=== Section Start ===
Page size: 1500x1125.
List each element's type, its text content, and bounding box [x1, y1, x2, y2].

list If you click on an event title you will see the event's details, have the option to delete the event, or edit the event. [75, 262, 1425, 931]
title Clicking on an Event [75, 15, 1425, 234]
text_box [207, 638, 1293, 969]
=== Section End ===
• _WHAT IS REQUIRED_:
Top to bottom, set down the whole listing exactly.

• _YOUR SOLUTION_:
Page size: 1500x1125.
List each element's type, its text content, and bounding box [x1, y1, x2, y2].

list If you click on an event title you will see the event's details, have the option to delete the event, or edit the event. [75, 262, 1425, 931]
title Clicking on an Event [75, 15, 1425, 234]
text_box [207, 638, 1293, 969]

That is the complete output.